Hear Sanas VAD in Action
Real-world audio makes the differences clearer than any metric. Below are examples showing how Sanas VAD performs in noisy, unpredictable environments compared to a commercially available VAD system. Each scenario highlights common challenges (background chatter, overlapping voices, and/or short interjections) and how accurately each VAD model handles speech boundaries.
For each example, you’ll see:
- Original Input: Raw audio with real environmental noise
- Generic VAD: Commonly used VAD which may be prone to false activations or missed speech
- Sanas VAD: Clean speech detection with no false positives or negatives

Original (Input) | Generic VAD | Sanas VAD |

Original (Input) | Generic VAD | Sanas VAD |
The Foundation for the Next Generation of Speech Intelligence
Sanas VAD is more than a high-accuracy model, it’s a foundation for smarter, more reliable speech-driven technology.
- For developers a drop-in enhancement for Sanas SDK improves responsiveness for LLMs, language translation, and other speech-driven pipelines.
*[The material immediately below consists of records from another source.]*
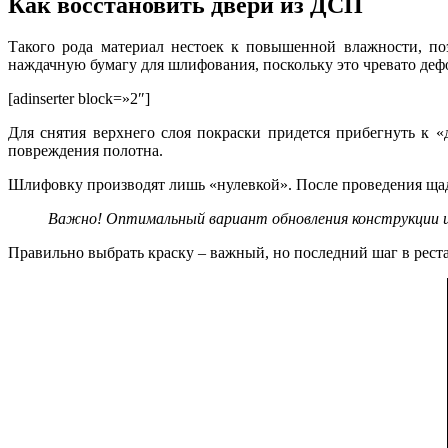
Как восстановить двери из ДСП
Такого рода материал нестоек к повышенной влажности, поэ
наждачную бумагу для шлифования, поскольку это чревато де
[adinserter block=»2″]
Для снятия верхнего слоя покраски придется прибегнуть к 
повреждения полотна.
Шлифовку производят лишь «нулевкой». После проведения ща
Важно! Оптимальный вариант обновления конструкции и
Правильно выбрать краску – важный, но последний шаг в рест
- For agentic AI: sharper turn-taking and background noise suppression enhances dialogue fluidity and system awareness.
- For enterprise integrations: reduces compute load and boosts downstream model reliability by delivering cleaner, context-ready speech segments.
Sanas VAD represents a milestone in our mission to build inclusive, reliable, real-time speech intelligence, which depends on understanding when someone is speaking, how they’re speaking, and what signals actually reflect human intent. Sanas VAD brings that clarity to environments where legacy VAD struggles most: noisy, multilingual, fast-moving conversations that define today’s global communication.
With its combination of accuracy, efficiency, and ultra-low-latency design, Sanas VAD marks a meaningful step toward helping machines understand humans better. This is just the beginning, as we set the groundwork for the next generation of AI systems that can listen more carefully, respond more naturally, and connect people more clearly no matter the environment.